(WORK REQUEST) Would you repeat exactly the part of the listing below that runs from the line containing "cells in human" down to the line containing "kidney demonstrates moderate", inclusive, and nothing else?

(DATA FOR REVIEW)

┌──

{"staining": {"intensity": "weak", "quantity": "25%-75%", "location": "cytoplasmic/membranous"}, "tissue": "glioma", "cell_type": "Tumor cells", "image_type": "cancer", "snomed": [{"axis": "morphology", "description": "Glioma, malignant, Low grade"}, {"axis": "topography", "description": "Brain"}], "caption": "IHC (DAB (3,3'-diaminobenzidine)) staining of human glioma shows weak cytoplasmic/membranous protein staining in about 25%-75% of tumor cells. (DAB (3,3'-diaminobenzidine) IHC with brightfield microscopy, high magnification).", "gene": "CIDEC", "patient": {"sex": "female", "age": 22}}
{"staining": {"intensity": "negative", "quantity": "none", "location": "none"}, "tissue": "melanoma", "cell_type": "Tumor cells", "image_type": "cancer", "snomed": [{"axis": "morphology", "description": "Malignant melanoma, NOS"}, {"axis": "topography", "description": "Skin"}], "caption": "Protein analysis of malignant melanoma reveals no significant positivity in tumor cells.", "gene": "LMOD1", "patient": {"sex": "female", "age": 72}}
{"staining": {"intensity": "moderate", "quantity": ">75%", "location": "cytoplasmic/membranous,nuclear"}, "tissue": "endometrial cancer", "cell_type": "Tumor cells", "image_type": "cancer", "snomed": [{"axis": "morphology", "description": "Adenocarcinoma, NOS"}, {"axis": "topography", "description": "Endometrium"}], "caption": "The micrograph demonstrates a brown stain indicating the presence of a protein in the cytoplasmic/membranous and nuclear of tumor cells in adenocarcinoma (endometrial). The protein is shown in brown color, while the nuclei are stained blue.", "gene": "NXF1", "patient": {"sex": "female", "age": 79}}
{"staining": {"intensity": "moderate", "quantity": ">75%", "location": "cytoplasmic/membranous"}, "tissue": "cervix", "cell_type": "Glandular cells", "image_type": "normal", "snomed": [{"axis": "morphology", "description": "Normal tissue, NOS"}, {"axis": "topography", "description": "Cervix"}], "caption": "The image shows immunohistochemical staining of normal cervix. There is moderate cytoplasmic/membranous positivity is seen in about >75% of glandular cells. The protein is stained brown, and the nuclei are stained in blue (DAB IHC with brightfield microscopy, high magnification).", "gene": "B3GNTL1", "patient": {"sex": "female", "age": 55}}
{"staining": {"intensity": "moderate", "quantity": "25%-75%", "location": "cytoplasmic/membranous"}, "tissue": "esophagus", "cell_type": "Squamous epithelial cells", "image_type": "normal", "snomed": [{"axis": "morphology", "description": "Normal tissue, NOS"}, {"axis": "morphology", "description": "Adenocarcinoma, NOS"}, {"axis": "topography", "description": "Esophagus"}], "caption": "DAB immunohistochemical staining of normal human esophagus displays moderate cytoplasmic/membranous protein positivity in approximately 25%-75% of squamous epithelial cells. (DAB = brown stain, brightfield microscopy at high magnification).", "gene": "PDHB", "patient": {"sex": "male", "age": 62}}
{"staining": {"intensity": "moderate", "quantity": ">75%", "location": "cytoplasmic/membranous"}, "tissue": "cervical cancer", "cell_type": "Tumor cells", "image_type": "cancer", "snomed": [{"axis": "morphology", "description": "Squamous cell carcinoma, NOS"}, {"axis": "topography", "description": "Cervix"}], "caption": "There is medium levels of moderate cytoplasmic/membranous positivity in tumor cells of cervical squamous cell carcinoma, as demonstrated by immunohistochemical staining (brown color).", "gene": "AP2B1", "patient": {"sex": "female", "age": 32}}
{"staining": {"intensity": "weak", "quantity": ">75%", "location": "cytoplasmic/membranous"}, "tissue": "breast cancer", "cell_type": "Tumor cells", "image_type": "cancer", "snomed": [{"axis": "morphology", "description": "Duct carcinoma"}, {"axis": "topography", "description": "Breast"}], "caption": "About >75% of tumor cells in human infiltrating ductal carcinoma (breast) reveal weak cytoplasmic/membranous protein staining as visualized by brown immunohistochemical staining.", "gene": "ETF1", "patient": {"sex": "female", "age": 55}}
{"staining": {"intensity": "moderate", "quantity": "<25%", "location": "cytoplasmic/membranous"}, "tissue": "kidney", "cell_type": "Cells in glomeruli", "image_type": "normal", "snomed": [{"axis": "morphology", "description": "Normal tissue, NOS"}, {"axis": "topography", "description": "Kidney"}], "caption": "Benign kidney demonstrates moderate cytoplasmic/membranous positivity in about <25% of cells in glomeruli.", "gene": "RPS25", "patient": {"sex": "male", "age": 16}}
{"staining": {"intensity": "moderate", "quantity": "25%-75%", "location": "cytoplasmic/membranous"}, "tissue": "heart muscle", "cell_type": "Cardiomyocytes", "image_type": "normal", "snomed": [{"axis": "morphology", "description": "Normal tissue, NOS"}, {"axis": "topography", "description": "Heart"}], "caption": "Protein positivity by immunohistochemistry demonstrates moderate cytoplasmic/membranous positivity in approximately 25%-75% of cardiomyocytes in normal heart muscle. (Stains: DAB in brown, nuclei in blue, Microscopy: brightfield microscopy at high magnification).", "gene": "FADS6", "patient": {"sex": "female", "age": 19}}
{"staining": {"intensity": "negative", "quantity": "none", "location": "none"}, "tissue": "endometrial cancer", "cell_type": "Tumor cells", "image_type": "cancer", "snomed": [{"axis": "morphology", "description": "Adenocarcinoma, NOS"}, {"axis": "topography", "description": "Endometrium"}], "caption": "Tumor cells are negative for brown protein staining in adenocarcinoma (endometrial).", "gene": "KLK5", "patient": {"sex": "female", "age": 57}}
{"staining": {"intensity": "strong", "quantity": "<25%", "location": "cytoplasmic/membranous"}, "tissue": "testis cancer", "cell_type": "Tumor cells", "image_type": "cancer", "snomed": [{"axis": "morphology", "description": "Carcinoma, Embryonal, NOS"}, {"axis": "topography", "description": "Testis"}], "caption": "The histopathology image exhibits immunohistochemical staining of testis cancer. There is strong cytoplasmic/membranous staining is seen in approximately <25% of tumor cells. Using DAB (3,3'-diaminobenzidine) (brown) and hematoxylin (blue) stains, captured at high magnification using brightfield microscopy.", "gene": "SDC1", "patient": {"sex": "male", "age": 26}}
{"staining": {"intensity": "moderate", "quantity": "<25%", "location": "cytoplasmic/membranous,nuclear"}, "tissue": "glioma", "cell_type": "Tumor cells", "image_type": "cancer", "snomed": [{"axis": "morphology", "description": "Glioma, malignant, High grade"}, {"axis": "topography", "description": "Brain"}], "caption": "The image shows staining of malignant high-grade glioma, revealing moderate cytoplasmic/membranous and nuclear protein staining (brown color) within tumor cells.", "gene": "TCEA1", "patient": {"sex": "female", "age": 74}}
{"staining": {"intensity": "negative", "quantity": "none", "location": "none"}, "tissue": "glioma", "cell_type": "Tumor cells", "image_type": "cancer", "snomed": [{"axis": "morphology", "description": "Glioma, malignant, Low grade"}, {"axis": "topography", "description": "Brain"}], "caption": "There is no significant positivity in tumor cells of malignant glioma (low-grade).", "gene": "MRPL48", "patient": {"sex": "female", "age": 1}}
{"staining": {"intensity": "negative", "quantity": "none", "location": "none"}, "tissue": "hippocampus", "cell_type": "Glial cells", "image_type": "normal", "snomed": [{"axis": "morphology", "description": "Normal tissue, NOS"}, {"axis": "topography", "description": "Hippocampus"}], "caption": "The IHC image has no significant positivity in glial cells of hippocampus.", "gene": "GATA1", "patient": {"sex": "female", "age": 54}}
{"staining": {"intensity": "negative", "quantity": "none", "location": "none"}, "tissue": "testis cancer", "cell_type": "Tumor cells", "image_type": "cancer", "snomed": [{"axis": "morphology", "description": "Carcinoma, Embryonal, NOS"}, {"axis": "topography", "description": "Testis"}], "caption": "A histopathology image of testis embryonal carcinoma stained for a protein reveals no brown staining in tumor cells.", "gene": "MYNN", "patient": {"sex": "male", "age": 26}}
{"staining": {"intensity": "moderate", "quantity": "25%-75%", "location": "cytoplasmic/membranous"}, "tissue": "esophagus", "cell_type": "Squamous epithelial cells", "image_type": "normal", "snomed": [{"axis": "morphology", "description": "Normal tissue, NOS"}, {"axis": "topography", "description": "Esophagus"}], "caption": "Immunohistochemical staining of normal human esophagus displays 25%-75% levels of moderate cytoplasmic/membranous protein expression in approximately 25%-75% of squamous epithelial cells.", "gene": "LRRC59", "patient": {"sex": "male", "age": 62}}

└──

(SOLUTION BELOW)
{"staining": {"intensity": "weak", "quantity": ">75%", "location": "cytoplasmic/membranous"}, "tissue": "breast cancer", "cell_type": "Tumor cells", "image_type": "cancer", "snomed": [{"axis": "morphology", "description": "Duct carcinoma"}, {"axis": "topography", "description": "Breast"}], "caption": "About >75% of tumor cells in human infiltrating ductal carcinoma (breast) reveal weak cytoplasmic/membranous protein staining as visualized by brown immunohistochemical staining.", "gene": "ETF1", "patient": {"sex": "female", "age": 55}}
{"staining": {"intensity": "moderate", "quantity": "<25%", "location": "cytoplasmic/membranous"}, "tissue": "kidney", "cell_type": "Cells in glomeruli", "image_type": "normal", "snomed": [{"axis": "morphology", "description": "Normal tissue, NOS"}, {"axis": "topography", "description": "Kidney"}], "caption": "Benign kidney demonstrates moderate cytoplasmic/membranous positivity in about <25% of cells in glomeruli.", "gene": "RPS25", "patient": {"sex": "male", "age": 16}}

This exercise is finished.